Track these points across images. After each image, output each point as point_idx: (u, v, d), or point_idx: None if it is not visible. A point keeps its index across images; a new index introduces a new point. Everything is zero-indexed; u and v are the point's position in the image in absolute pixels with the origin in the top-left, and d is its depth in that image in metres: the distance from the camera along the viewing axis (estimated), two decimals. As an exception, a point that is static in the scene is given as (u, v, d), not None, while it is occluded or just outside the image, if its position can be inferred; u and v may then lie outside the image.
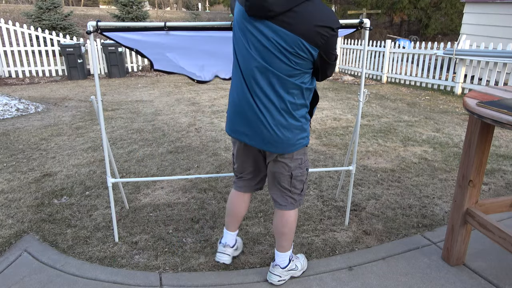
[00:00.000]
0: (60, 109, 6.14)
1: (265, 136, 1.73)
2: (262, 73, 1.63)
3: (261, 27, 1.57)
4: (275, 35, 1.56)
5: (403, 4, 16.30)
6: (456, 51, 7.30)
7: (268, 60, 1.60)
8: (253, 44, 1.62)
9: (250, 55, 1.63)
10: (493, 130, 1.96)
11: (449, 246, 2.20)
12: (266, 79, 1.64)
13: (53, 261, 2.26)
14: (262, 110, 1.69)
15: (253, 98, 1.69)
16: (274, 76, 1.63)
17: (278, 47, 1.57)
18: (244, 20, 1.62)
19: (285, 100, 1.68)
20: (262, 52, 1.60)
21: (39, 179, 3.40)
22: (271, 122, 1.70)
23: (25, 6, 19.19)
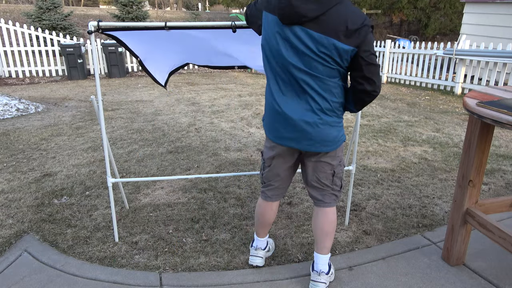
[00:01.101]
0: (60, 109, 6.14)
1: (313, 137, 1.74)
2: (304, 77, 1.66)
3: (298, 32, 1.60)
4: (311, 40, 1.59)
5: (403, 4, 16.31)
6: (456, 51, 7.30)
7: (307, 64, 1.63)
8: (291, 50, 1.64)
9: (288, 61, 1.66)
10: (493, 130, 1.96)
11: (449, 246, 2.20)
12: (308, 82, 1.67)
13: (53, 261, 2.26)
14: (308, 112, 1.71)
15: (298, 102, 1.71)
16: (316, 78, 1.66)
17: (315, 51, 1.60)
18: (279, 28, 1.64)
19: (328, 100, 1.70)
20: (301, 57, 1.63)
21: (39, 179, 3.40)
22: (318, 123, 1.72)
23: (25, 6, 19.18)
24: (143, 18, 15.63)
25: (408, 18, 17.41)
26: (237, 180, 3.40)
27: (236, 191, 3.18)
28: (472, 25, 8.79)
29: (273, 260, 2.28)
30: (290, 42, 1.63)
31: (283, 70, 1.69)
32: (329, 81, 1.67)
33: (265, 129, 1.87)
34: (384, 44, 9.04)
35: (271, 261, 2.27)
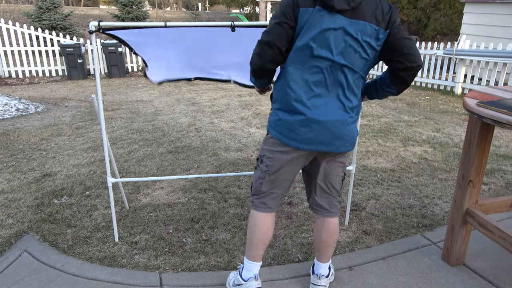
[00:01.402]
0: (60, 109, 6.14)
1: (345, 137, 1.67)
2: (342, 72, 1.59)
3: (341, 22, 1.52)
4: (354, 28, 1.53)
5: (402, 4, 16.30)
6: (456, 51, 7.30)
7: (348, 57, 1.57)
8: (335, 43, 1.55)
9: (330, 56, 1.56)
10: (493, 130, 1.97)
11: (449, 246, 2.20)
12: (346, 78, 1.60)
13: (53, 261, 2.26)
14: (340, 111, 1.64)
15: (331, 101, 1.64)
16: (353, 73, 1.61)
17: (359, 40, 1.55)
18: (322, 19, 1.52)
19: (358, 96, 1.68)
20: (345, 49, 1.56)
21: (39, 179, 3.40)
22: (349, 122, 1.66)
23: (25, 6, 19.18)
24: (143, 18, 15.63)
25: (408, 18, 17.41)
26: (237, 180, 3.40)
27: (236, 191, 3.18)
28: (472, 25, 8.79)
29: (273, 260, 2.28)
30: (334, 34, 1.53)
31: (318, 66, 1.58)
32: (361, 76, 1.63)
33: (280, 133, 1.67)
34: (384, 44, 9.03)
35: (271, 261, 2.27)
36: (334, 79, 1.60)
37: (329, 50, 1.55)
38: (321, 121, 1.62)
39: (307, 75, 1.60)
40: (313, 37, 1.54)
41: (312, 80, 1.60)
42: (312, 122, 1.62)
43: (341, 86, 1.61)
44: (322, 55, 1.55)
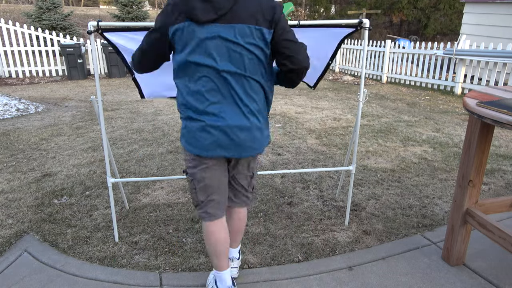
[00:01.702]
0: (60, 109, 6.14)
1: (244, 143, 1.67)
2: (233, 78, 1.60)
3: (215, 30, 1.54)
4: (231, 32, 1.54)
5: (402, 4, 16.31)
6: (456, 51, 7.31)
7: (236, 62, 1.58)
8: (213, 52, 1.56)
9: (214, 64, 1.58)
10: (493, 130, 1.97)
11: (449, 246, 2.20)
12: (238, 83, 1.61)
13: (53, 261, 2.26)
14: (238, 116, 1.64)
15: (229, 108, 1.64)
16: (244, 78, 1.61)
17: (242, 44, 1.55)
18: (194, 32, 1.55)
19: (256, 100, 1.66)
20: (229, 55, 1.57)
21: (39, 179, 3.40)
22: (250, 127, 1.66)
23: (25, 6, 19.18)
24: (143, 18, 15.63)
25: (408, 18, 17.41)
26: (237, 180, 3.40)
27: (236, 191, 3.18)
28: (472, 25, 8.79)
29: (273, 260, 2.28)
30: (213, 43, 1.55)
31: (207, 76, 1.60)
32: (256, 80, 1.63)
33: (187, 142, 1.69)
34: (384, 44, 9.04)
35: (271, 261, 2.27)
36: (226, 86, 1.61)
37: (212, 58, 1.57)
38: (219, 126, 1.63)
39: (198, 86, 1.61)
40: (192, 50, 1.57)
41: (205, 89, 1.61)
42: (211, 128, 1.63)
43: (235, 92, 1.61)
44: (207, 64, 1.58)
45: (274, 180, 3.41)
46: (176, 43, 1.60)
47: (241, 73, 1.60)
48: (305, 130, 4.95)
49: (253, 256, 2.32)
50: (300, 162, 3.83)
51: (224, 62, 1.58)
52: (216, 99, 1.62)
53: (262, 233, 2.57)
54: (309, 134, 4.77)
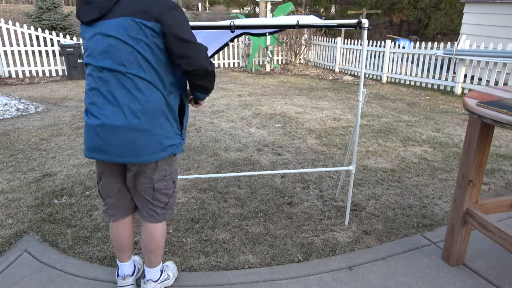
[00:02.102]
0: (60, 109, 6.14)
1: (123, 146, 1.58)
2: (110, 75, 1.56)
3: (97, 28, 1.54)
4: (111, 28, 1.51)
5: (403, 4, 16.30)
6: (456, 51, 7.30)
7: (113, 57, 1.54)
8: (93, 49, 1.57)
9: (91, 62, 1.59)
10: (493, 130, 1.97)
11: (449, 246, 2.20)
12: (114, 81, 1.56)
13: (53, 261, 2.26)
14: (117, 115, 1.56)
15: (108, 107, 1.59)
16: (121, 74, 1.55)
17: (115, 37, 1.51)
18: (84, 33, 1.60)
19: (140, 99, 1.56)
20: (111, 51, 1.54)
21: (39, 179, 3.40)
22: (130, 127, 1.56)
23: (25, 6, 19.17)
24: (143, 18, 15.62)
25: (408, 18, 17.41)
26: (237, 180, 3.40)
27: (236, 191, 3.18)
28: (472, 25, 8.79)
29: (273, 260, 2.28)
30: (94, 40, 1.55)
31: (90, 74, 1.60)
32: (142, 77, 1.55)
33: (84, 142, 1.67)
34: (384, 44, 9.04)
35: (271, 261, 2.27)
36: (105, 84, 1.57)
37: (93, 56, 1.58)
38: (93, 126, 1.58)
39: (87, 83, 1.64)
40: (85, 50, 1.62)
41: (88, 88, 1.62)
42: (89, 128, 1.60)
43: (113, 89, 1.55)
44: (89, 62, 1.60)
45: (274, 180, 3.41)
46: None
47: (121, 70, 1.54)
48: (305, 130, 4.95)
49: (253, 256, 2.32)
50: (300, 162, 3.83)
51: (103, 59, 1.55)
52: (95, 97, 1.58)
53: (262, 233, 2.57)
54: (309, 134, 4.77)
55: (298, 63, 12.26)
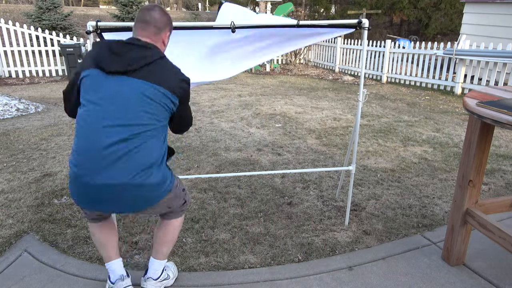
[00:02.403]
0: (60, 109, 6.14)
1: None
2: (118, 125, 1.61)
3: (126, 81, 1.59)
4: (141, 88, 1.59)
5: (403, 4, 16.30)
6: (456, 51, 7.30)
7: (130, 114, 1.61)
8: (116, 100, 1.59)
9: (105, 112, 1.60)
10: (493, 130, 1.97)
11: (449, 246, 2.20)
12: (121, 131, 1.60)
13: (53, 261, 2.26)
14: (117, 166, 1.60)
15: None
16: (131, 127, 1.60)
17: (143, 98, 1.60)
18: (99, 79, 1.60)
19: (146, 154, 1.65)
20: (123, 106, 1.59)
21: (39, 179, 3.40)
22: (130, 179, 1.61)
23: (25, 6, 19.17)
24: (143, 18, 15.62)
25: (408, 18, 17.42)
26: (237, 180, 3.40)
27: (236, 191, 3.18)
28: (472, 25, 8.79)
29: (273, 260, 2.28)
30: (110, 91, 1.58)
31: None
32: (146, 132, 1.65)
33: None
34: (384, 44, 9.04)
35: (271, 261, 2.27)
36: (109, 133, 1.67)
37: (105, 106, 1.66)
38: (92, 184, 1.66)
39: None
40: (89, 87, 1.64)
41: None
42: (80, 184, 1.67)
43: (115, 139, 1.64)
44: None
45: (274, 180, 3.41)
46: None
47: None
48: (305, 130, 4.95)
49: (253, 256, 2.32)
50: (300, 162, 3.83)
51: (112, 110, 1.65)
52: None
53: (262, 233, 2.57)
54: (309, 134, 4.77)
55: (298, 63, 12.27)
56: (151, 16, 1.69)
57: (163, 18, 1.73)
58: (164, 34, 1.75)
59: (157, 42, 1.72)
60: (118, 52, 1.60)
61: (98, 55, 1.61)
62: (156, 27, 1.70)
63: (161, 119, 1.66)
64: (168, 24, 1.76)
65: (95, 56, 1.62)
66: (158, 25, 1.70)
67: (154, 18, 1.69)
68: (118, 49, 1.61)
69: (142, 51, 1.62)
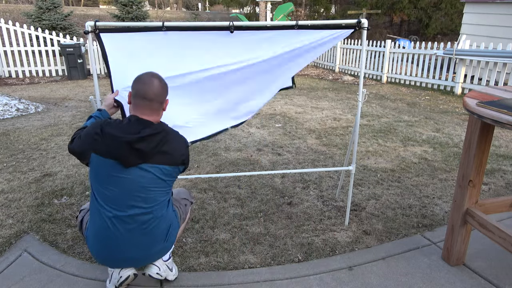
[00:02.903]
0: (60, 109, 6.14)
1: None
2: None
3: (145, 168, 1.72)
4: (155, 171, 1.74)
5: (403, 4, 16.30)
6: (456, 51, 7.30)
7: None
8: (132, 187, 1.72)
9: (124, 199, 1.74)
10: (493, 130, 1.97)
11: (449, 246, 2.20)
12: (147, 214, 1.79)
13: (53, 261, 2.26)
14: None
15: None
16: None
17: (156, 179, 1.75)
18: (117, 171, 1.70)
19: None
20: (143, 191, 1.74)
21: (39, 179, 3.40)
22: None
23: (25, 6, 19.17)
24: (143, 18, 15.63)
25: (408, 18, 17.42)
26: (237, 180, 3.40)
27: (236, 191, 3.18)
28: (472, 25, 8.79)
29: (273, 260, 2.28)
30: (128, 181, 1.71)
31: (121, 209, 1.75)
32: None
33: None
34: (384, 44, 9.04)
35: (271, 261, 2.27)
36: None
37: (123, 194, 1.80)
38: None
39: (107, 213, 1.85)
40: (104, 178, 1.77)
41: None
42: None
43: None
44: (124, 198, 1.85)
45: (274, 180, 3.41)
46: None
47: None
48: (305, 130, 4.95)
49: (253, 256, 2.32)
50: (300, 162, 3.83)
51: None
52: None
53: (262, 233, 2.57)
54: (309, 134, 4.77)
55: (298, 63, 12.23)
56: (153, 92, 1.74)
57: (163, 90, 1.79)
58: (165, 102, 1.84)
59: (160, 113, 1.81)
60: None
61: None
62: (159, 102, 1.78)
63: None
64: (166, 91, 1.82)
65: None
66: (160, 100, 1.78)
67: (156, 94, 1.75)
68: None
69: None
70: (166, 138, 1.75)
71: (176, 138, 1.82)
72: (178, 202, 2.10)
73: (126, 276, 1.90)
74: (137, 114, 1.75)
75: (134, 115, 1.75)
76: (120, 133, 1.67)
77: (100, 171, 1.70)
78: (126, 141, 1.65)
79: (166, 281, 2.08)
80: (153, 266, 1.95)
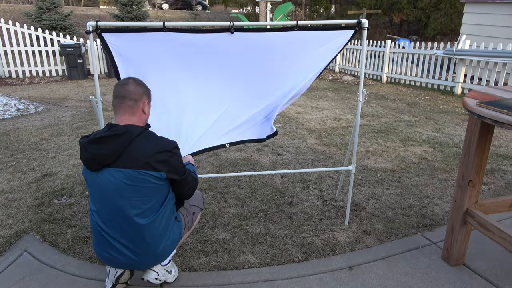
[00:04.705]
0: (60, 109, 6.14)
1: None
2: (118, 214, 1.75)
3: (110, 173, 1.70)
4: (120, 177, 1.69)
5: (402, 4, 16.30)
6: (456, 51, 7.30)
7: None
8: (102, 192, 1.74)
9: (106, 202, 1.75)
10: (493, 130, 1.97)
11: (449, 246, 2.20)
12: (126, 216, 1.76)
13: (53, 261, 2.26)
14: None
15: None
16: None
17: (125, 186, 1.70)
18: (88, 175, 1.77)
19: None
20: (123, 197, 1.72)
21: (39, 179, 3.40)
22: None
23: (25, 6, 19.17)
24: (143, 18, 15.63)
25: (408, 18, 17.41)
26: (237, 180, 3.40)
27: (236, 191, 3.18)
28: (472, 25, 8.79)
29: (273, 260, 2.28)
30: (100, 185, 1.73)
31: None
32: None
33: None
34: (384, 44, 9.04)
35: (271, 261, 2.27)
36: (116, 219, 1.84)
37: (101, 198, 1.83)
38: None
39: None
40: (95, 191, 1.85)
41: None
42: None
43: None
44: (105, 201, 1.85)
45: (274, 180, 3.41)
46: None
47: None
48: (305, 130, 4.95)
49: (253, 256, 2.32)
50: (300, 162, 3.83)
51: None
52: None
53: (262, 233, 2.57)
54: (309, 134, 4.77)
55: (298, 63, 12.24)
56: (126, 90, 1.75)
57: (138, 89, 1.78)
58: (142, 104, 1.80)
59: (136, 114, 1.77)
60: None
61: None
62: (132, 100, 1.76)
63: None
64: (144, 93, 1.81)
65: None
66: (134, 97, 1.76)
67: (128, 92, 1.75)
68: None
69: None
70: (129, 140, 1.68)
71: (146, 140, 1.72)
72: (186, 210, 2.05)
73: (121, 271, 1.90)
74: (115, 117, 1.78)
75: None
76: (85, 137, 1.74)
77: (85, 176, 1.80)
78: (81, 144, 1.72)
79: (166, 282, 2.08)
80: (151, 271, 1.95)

▸ Task description
Transcribe, from the records above, the first line and every line after it up to and including the line with "23: (25, 6, 19.19)"; omit pictures.

▸ Your solution
Track these points across images. After each image, output each point as point_idx: (u, v, d), or point_idx: None if it is not visible. A point keeps its index across images; a new index introduces a new point. Everything is zero-indexed; u and v are the point's position in the image in absolute pixels with the origin in the top-left, and d is its depth in that image in metres: the distance from the camera along the viewing axis (estimated), two decimals. As an exception, a point that is static in the scene is given as (u, v, d), not None, while it is occluded or just outside the image, if its position can be inferred; u and v may then lie outside the image.
[00:00.000]
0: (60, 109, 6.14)
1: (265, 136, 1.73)
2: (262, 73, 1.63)
3: (261, 27, 1.57)
4: (275, 35, 1.56)
5: (403, 4, 16.30)
6: (456, 51, 7.30)
7: (268, 60, 1.60)
8: (253, 44, 1.62)
9: (250, 55, 1.63)
10: (493, 130, 1.96)
11: (449, 246, 2.20)
12: (266, 79, 1.64)
13: (53, 261, 2.26)
14: (262, 110, 1.69)
15: (253, 98, 1.69)
16: (274, 76, 1.63)
17: (278, 47, 1.57)
18: (244, 20, 1.62)
19: (285, 100, 1.68)
20: (262, 52, 1.60)
21: (39, 179, 3.40)
22: (271, 122, 1.70)
23: (25, 6, 19.19)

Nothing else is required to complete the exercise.